Effects of local MCP-1 protein therapy on the development of the collateral circulation and atherosclerosis in Watanabe hyperlipidemic rabbits.

OBJECTIVE

The objective of our study was to quantify the arteriogenic potency of Monocyte Chemoattractant Protein-1 (MCP-1) under hyperlipidemic conditions. Additionally, we aimed to determine the effects of locally applied MCP-1 on systemic serum lipid levels as well as on atherosclerosis.

METHODS

A total of sixty-four Watanabe rabbits was treated with either low dose MCP-1 (1 microg/kg/week), high dose MCP-1 (3.3 microg/kg/week) or PBS as a control substance. Substances were applied directly into the collateral circulation via an osmotic minipump with the catheter placed in the proximal stump of the ligated femoral artery.
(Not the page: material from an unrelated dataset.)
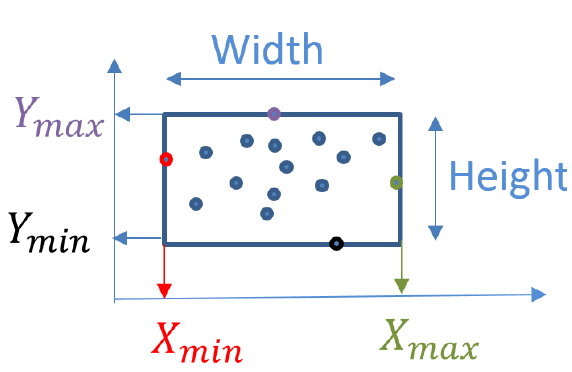
Figure 7. Varying bounding box coordinates.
Either 1 week or 6 months after initiation of the treatment X-ray angiography was performed as well as measurements of collateral conductance using fluorescent microspheres. The extent of atherosclerosis was quantified in whole aortas using Sudan IV staining.

RESULTS

One week after ligation of the femoral artery a significant increase in collateral conductance was observed in animals treated with high dose MCP-1 (control: 2.2+/-0.8 ml/min/100 mmHg vs. MCP-1 high dose: 8.9+/-2.0 ml/min/100 mmHg, P<0.05). Six months after femoral artery ligation no differences were found between the treated and the control group (PBS; 44.9+/-11.6 ml/min/100 mmHg, MCP-1; 47.8+/-11.5 ml/min/100 mmHg, P=NS). No influence was found on serum lipids or on the development of atherosclerosis in the present model.

CONCLUSION

MCP-1 accelerates arteriogenesis upon femoral artery ligation under hyperlipidemic conditions. Six months after treatment these pro-arteriogenic effects of MCP-1 can no longer be observed. The present data do not show an effect of local MCP-1 treatment on serum lipids or on atherosclerosis. It should be noted however that a high standard deviation was observed for the data on atherosclerotic surface area, necessitating additional experiments in a different model of atherosclerosis.